Experts like Professor Thierry Chopin, Scientific Director at the University of New Brunswick in Canada, who attended MBI in Sao Paolo in 2016 and is working on a high-yield multispecies approach called Integrated MultiTrophic Aquaculture. As described by Science Direct, this ecosystem “uses marine species that are not only commercially viable, such as salmon, but are also environmentally sustainable, based on the concept that the wastes consisting of uneaten feed, feces and metabolic excretion of one species are a useful input for growth of another species, working in a natural self-cleansing mechanism.” Protecting our oceans may seem insurmountable. But, faced with a dire environmental situation and higher global temperatures considered no longer safe— “irreversible tragedies,” as Prince Albert calls them—economic systems must adapt.

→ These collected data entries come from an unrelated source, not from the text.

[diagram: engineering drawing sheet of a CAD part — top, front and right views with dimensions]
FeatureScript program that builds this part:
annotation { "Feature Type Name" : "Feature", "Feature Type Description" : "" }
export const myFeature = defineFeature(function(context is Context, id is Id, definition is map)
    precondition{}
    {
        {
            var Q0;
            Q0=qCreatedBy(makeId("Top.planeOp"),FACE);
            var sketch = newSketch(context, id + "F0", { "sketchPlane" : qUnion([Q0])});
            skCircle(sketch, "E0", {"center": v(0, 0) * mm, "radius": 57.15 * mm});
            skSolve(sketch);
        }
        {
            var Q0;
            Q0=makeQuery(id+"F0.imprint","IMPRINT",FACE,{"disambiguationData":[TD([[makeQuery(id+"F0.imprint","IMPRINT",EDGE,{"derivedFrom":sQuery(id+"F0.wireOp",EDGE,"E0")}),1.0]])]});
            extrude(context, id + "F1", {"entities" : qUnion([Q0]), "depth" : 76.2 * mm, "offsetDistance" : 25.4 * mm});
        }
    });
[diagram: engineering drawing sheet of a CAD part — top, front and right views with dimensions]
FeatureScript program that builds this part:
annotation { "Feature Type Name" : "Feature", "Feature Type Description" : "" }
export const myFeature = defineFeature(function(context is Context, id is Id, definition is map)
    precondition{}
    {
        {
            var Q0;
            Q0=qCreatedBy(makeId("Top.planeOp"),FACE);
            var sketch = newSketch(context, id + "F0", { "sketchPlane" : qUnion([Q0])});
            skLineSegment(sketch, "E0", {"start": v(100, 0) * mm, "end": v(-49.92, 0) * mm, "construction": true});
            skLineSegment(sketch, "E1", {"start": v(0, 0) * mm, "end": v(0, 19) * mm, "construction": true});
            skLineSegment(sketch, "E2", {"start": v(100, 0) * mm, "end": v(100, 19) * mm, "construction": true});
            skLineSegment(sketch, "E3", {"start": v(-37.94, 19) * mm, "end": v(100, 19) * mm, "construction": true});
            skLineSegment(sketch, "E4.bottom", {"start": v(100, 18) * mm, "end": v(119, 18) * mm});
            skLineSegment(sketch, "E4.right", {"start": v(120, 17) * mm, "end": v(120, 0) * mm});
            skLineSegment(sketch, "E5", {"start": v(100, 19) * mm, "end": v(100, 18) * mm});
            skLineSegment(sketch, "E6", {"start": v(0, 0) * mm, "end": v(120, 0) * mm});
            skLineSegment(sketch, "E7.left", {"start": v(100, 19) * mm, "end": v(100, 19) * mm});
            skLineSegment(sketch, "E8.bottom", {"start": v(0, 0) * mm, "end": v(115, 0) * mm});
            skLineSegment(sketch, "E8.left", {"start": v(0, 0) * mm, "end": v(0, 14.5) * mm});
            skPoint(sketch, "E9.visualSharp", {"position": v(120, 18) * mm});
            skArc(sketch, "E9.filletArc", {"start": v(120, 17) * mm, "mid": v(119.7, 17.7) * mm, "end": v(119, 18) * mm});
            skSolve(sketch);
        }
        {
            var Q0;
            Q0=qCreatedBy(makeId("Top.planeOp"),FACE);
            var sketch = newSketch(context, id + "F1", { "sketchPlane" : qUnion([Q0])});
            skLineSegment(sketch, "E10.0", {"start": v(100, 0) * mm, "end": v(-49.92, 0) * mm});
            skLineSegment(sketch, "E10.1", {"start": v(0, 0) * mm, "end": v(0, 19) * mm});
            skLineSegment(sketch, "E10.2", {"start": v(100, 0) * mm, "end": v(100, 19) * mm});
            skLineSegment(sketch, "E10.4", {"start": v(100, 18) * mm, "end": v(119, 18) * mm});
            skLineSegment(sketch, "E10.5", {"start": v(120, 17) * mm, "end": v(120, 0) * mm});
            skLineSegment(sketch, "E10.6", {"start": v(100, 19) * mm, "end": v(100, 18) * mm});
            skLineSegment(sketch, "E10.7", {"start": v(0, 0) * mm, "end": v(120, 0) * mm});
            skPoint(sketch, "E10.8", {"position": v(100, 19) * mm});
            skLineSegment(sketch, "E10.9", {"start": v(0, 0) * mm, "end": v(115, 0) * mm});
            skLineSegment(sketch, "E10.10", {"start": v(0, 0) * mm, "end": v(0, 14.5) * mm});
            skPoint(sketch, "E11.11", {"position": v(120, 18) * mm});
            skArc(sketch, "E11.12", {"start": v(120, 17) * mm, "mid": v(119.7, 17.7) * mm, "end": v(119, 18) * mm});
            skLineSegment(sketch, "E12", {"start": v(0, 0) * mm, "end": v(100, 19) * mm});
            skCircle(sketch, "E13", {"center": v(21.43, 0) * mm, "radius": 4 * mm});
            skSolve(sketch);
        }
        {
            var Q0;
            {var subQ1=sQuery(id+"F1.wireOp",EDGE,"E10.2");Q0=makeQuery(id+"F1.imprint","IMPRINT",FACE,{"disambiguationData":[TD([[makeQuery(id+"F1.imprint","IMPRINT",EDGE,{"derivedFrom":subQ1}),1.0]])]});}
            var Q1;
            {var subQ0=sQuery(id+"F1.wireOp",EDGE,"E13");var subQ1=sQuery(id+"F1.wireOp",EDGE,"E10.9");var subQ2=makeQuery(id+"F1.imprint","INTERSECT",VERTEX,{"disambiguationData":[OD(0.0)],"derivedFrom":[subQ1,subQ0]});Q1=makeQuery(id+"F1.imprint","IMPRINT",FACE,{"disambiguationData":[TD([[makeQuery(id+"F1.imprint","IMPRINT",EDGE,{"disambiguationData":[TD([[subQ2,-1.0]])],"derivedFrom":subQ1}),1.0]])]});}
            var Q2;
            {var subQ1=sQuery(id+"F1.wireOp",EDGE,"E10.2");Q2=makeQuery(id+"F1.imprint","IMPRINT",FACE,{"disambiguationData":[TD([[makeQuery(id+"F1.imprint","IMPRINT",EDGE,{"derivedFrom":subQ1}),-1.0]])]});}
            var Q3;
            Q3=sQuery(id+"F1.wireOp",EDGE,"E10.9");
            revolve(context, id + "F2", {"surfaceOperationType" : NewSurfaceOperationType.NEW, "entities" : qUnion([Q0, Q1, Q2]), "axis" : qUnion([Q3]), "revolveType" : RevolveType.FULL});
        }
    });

One small, but critical, step comes from Belgian entrepreneur Gunter Pauli, the author of The Blue Economy-10 Years, 100 Innovations, 100 Million Jobs. Known as “the Steve Jobs of sustainability,” he has one simple belief: abolish waste the way nature does. “If our industries looked like nature, each waste would be the food of another industry,” he told Le Point magazine. “And no need for taxes, subsidies, or even investment, only beauty and ingenuity.”
Pauli, who has nine Ted Talks to his name, has transformed his ideas into children’s books with the goal of reaching 50 million kids a day, as “Nestlé does.”
Children will inherit the messes we have left them. Perhaps, following the leads of the blue economy,
they will have the courage and imagination to clean them up.